The proxy adviser’s stance is a response to the SEC division of corporation finance’s recently revised approach to handling shareholder proposals that companies want to exclude from AGMs.
The division announced in September that from proxy season 2020 it will in some cases respond orally to no-action requests under Rule 14a-8 and emphasized that it retains the option not to make a decision on excluding a proposal.
The announcement has caused widespread confusion. Corporate governance professionals and investors are concerned that the shift might lead to outcomes such as a rush of niche shareholder proposals, a lack of clear guidance and an increase in litigation to settle disputes.

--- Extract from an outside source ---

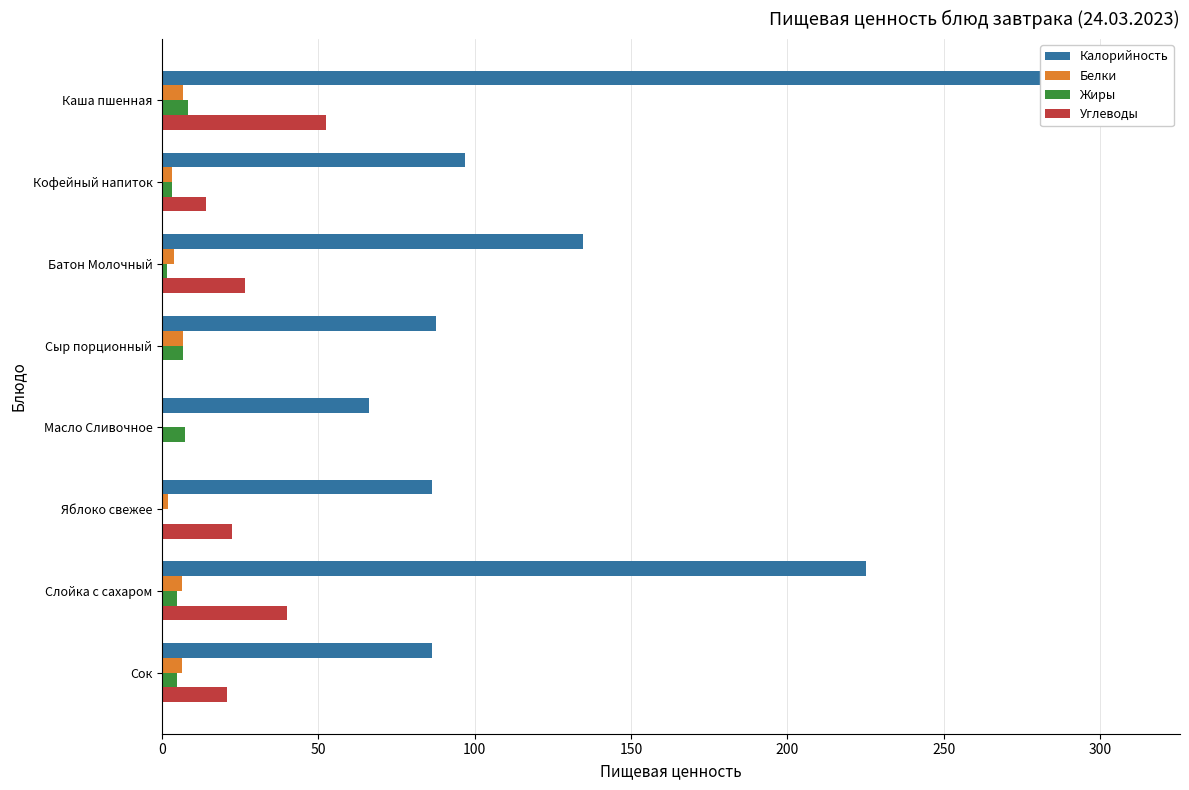

Which series has the largest total across all categories?

Калорийность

Groups including Ceres and the Council of Institutional Investors have called for the division to drop its revised approach. The groups argue in a September letter to division director William Hinman that the altered process ‘reduces transparency and accountability, increases the burden on investors and could increase conflict between companies and their investors.’
Previous requests for comment from the SEC on the division’s new approach have not been returned. The division’s September statement says officials will continue to monitor correspondence and provide informal guidance to companies and proponents as appropriate. Where a company seeks to exclude a proposal, the division will let the proponent and the company know of its position, being that it concurs, disagrees or declines to state a view.
‘The [division] intends to issue a response letter where it believes doing so would provide value, such as more broadly applicable guidance about complying with Rule 14a-8,’ officials write.
Glass Lewis in its recently updated policy guidelines for 2020 takes the stance that the absence of an SEC decision or letter regarding a proposal does not let companies off the hook in terms of their proxies or disclosures.
‘In instances where the SEC has declined to state a view on whether a shareholder resolution should be excluded, we believe such [a] proposal should be included in a company’s proxy filings,’ writes Courteney Keatinge, senior director for ESG research at Glass Lewis, in a recent blog post. ‘A failure to do so will likely lead Glass Lewis to recommend that shareholders vote against the members of the governance committee.’
The proxy adviser will look at no-action scenarios on a case-by-case basis, Keatinge tells Corporate Secretary. ‘That said, any prudent lawyer would say, If in doubt, keep it in,’ she says, adding that the ramifications of excluding a proposal in the absence of a no-action relief decision are potentially worse than including the proposal – even if it passes.
Keatinge writes in the blog that where the SEC verbally allows a company to exclude a shareholder proposal and the agency provides no written record about this decision, Glass Lewis will expect the company to provide some disclosure concerning the no-action relief.
‘In cases where a company has failed to include a proposal on its ballot without such disclosure, we will generally recommend shareholders vote against the members of the governance committee of the board,’ she writes.